Daydream in B Major - by Catriona

What Black character would you want to be for a day?

Black History Month is almost over and here's the Criminal Minds question that's really been making my brain work as it approached.

First off, are we talking about a fictional character in the fictional world of a book? If so, then I'd happily be anyone at all except the victim, the perpetrator (especially one that gets caught), or a red shirt (dead in the first reel, for plot reasons). I'd happily be Michelle in John Vercher's THREE-FIFTHS. It's a heartbreak of a book but she's a great character.

But let's say we're talking about being a Black character in the real world, or in a world where anything can happen even if it's not in the book. Like one of those sociology/reality telly experiments where a white person gets disguised to walk around and "experience" racism? Uh no. Because if they "experience" a level of racism they decide they'd rather not "experience" after all, they could wipe off a stripe of the make-up, reveal the trick, and stop "experiencing" it again for the rest of their lives. 

That conceit always annoyed me as much as those gigs Barbara Ehrenreich and Polly Toynbee did, working for minimum wage and living on what it brought them to "experience" a loss of economic privilege. For three months. As if being stony broke for three months by choice is in any way like being poor for a lifetime. (Seriously, a columnist in a local newspaper here once set out to "prove" that people on welfare were feckless, by living on it himself for a period of time. He said straight out that he went to Costco and stocked up in advance of the adventure beginning.)


I do have an answer to the question, as well as a rant. The Black character I would like to be for the day, on these anything-can-happen terms, is Alexia Gordon's Gethsemane Brown, the African American musical director of an orchestra in a boy's school in rural Ireland, who lives with a ghost.

For a start, I'd get to be in Ireland for a day - meat pies, Tayto's crisps, russet apples/Persian pomegranates/local strawberries, depending on the season . . . 

And a ghost. That's not an experience I'm otherwise going to have.

Also, while I'm sure Ireland has racists - Scotland does - I know from my childhood and youth in *that* wee green drunk country we knew lots of American people were Black and took that as a neutral fact about an already exotic bit of the world. (We definitely thought most judges were Black women; anyone who grew up on seventies cop shows had that idea pounded in pretty hard.) So my guess would be that the reaction to an African American woman in rural Ireland would be one of interest, cluelessness and appreciation of a bit of glamour from overseas, rather than overt hostility and nastiness. Is this cowardice? Not entirely. I don't need to find out what racism feels like. (1) I know what sexism feels like and (2) I already believe Black people when they tell me.

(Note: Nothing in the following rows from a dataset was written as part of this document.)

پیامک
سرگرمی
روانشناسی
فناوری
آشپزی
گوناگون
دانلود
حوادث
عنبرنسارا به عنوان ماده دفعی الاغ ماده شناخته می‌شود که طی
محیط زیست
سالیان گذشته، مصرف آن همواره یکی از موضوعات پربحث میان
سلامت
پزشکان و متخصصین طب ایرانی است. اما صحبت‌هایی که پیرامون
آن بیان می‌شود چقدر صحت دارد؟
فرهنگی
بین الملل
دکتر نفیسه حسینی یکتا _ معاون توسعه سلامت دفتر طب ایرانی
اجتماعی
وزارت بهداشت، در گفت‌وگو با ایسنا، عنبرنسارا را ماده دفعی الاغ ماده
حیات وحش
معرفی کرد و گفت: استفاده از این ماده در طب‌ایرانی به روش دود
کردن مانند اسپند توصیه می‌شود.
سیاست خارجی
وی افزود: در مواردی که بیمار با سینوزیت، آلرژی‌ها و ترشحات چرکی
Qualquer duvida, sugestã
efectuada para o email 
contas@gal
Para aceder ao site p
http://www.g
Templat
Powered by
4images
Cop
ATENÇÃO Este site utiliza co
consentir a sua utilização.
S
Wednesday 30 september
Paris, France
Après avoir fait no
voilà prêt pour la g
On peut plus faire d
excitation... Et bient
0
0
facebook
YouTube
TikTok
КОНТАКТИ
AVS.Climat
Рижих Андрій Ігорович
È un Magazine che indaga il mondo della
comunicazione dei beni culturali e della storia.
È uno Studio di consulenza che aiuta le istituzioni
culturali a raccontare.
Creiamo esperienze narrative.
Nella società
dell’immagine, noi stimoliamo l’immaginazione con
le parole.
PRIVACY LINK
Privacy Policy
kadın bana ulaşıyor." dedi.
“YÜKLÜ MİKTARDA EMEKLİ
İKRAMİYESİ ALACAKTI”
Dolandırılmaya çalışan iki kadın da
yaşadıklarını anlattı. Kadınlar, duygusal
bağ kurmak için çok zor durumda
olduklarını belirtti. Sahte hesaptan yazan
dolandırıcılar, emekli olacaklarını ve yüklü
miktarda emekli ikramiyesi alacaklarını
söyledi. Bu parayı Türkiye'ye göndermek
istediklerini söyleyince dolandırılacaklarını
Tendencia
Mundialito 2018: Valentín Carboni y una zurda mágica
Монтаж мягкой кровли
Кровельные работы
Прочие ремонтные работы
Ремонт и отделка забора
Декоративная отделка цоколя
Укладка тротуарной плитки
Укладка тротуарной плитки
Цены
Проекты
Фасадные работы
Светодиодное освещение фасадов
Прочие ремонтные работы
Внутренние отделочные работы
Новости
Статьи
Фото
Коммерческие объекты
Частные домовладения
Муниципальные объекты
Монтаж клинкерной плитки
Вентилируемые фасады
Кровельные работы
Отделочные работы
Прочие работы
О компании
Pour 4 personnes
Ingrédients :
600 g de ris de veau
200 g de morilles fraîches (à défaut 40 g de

Another reason for this pick is: Gethsemane is musical - she's a violinist - and I'm not at all. Wouldn't it be amazing to pick up a fiddle one misty morning and be able to play it?

Finally, Irish cops don't have guns. In fact, hardly anyone in Ireland has a gun. And I'm writing this on the anniversary of the murder of Trayvon Martin, who should be twenty-five now.

RIP Trayvon 1995-2012


Susan C Shea said...

Thank you for posting the photo and recognition for Trayvon.

And, yes, I'm just reading Alexia's first nook in the series and she's great. And it also does seem like she's appreciated or disliked in the little town for many reasons but none of them are her blackness so, yeah, she'd be a good character to slip into.

Angela Crook said...

I love this! Maybe I should consider Ireland as my place of refuge (escape) from the pure hell of being black in America. I also would love to be able to play a violin and I don't know what a Tayto's crisp is, but it sounds like my name might be all over it.